Not bad, but if it's D&D, that's like saying, "hey all, try to look interested while Steve looks up all of his 3rd level spell options,  again, and your character stands around like a punching bag for ten minutes until your next turn starts."
. . . You could have someone not engaged who is equally distracted by daydreaming, doodling on their character sheet, sleeping at the table, obsessively worried about snacks, obsessively stacking or rolling dice for no reason, or breaking everyone's engagement with ill-timed jokes and movie quotes.
Bad habits have always been with us. Devices are just a tool.
Except many apps are intentionally designed to monopolize your attention.
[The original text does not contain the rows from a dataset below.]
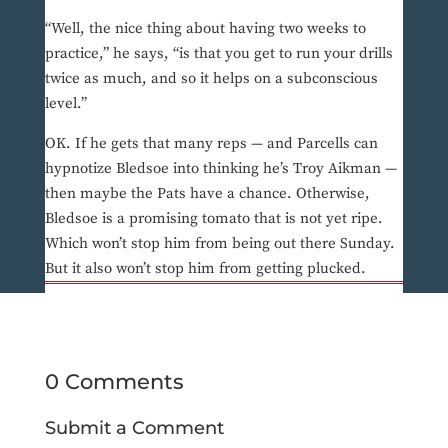
“Well, the nice thing about having two weeks to
practice,” he says, “is that you get to run your drills
twice as much, and so it helps on a subconscious
level.”
OK. If he gets that many reps — and Parcells can
hypnotize Bledsoe into thinking he’s Troy Aikman —
then maybe the Pats have a chance. Otherwise,
Bledsoe is a promising tomato that is not yet ripe.
Which won’t stop him from being out there Sunday.
But it also won’t stop him from getting plucked.
0 Comments
Submit a Comment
Devices are easily the worst offenders of all those examples.
 

Yora

Legend
Not bad, but if it's D&D, that's like saying, "hey all, try to look interested while Steve looks up all of his 3rd level spell options,  again, and your character stands around like a punching bag for ten minutes until your next turn starts."
Group initative!

Letting all players start their turn at the same time, and doing each players' actions in the order that they decide what they want to do can help a lot with that. Players who need more time to consider their options can do that while the other players are taking their turns.
And in addition, players have more reason to pay attention during the enemys' turn because the players' turn will come up right after that. No time to do other stuff because you know you won't be doing anything for the next 10 minutes anyway.